Quant au président du conseil d'administration de la CNSS, Toubia Zakhia, il a notamment appelé à une unification des tarifs des soins de santé et à la création d'une carte de santé (à l'instar de la Carte Vitale en France) permettant à ses détenteurs de bénéficier des prestations médicales sans passer par le labyrinthe des procédures.Prenant la parole, le directeur général de la CNSS, Mohammad Karaki, a, de son côté, mis l'accent sur les efforts déployés par la direction de la Caisse pour faire face aux différentes contraintes financières et humaines qui entravent à l'heure actuelle son bon fonctionnement. Il a ainsi souligné l'existence d'une pénurie d'employés au sein de la CNSS et d'un déficit chronique au niveau des branches maladie et maternité.
« Afin de remédier à tous ces problèmes, nous nous sommes fixés une série d'objectifs, allant du court au moyen terme, a-t-il affirmé.
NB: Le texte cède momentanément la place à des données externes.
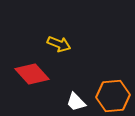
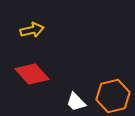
yellow arrow: moved 27 px left, 14 px up; rotated 35 degrees counterclockwise
orange hexagon: rotated 8 degrees counterclockwise
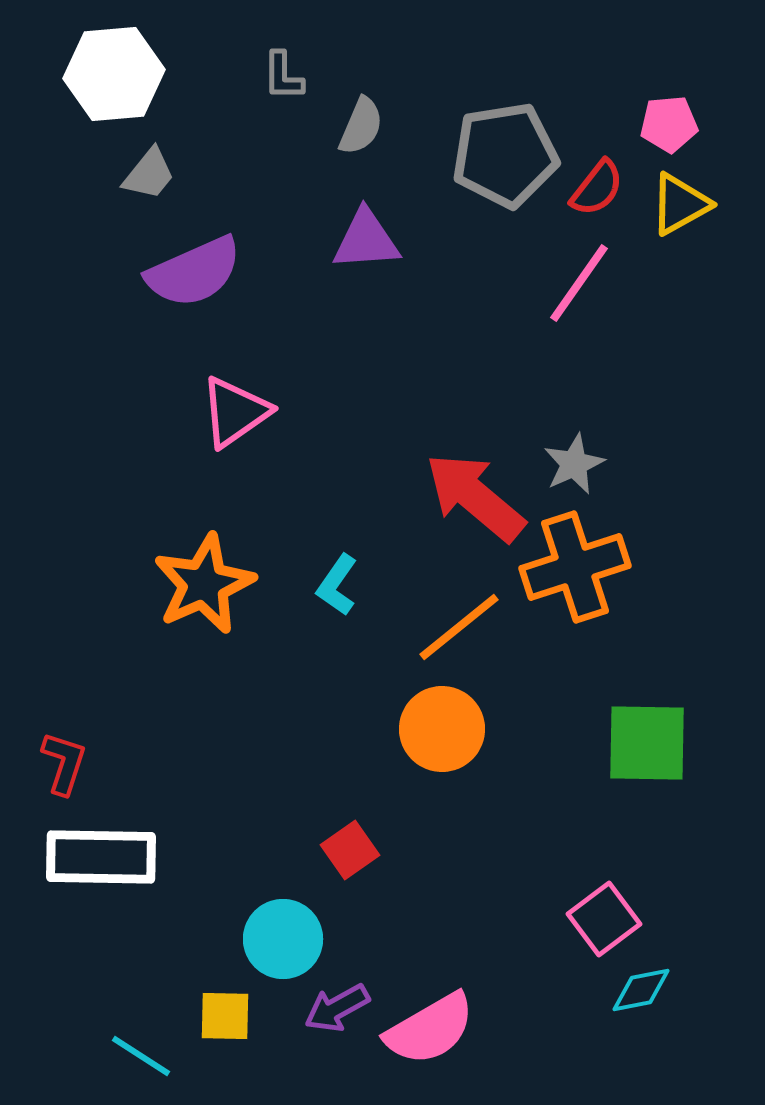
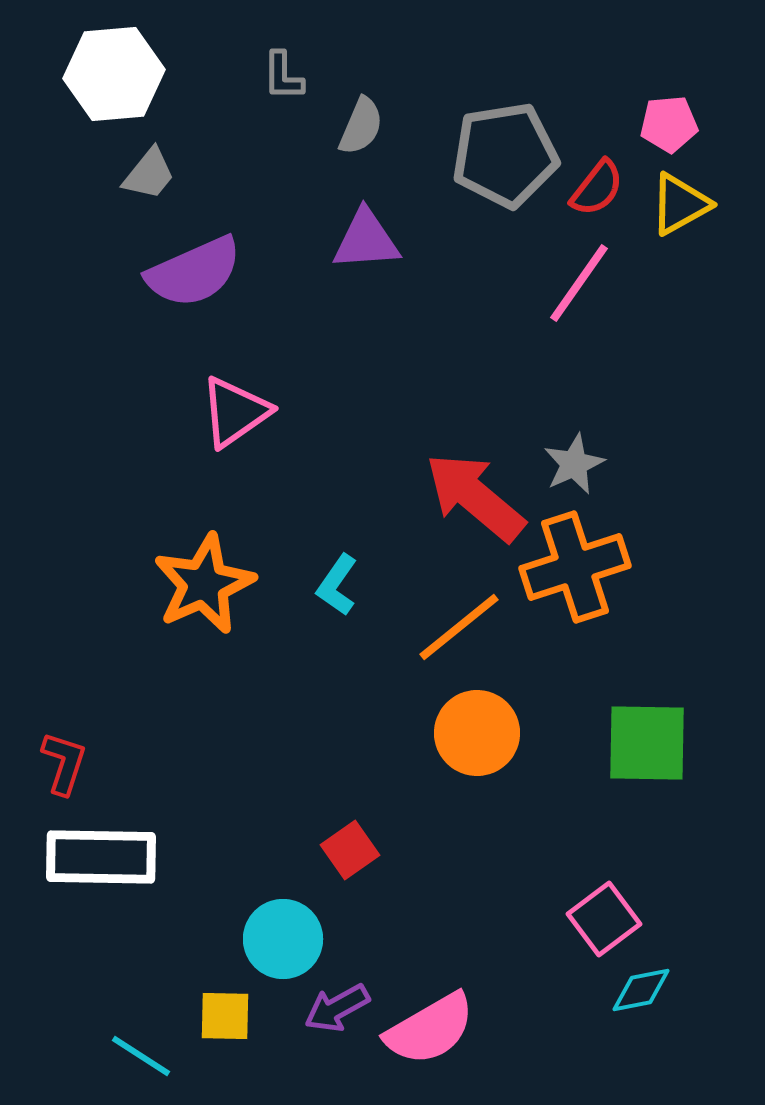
orange circle: moved 35 px right, 4 px down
Nous proposons ainsi de compléter, dans un premier temps, les travaux d'informatisation que nous avions entamés il y a plusieurs années, de simplifier davantage les procédures administratives et de combler notre déficit en ressources humaines, en ouvrant la voie aux jeunes qualifiés pour occuper les nombreux postes vacants. »
Selon le directeur général de la CNSS, ces postes représentent désormais 40 % des besoins de la Caisse. « Il faudrait également à court terme rétablir l'équilibre financier au sein des deux branches déficitaires de la Caisse, à travers l'adoption de nouveaux impôts (...) et réexaminer le régime facultatif de la CNSS, a-t-il ajouté.
Quant aux propositions à moyen terme, elles portent notamment sur l'adoption du projet de loi sur l'assurance-vieillesse et l'intégration de nouvelles tranches de la population à la Caisse. »
Enfin, le député et président de la commission parlementaire de la Santé, Atef Majdalani, a déploré le manque de transparence dans la gestion de la CNSS, s'indignant de l'absence de chiffres exacts sur le nombre d'assurés qui bénéficient des prestations de la Caisse.
Selon des organisations locales et internationales indépendantes, celui-ci s'élève à 700 000 tandis que les chiffres officiels évoquent entre 1,2 et 1,5 million d'assurés (...). Est-ce pour justifier son déficit que la direction cherche à gonfler le nombre d'adhérents ? » s'est-il interrogé.
Le projet de loi sur l'assurance-vieillesseLa séance inaugurale d'hier a non seulement été l'occasion de mettre l'accent sur la nécessité de réformer la CNSS mais de prôner aussi l'adoption du projet de loi sur l'assurance-vieillesse, renvoyé aux calendes grecques, après avoir été soumis au Parlement il y a plus d'un an.
Le député Atef Majdalani a ainsi rappelé que ce projet, attendu depuis plus de quarante ans, traîne dans les tiroirs du Parlement depuis que le président de la Chambre, Nabih Berry, a demandé de le retirer de l'ordre du jour d'une séance en novembre 2008 pour paver la voie à plus de concertations au sujet de sa dernière monture.
Les deux parties concernées - le patronat et les syndicats - s'étaient en effet opposées à la version finale du projet, chacune pour des raisons différentes.
À ce sujet, le vice-président de l'Association des banques (ABL) et membre du conseil d'administration de la CNSS, Makram Sader, a indiqué que le projet contenait sept failles principales, soulignant que son adoption ne devrait pas avoir lieu avant une révision de ces points.
Il a notamment déploré l'absence dans le projet actuel de toute mention portant sur la création d'une autorité indépendante pour gérer les fonds de la Caisse des retraités, ajoutant que le taux de cotisation annuelle de 2,5 % proposé dans le projet n'était pas un taux réaliste.
« L'ABL a en effet chargé une grande compagnie d'études actuarielles de mener une enquête à ce sujet. Or il s'est avéré que seul un taux variant entre 7,5 et 10,5 % pouvait permettre à la Caisse de couvrir les coûts de santé de ses assurés, selon un calcul basé sur les frais de la deuxième classe », a-t-il indiqué.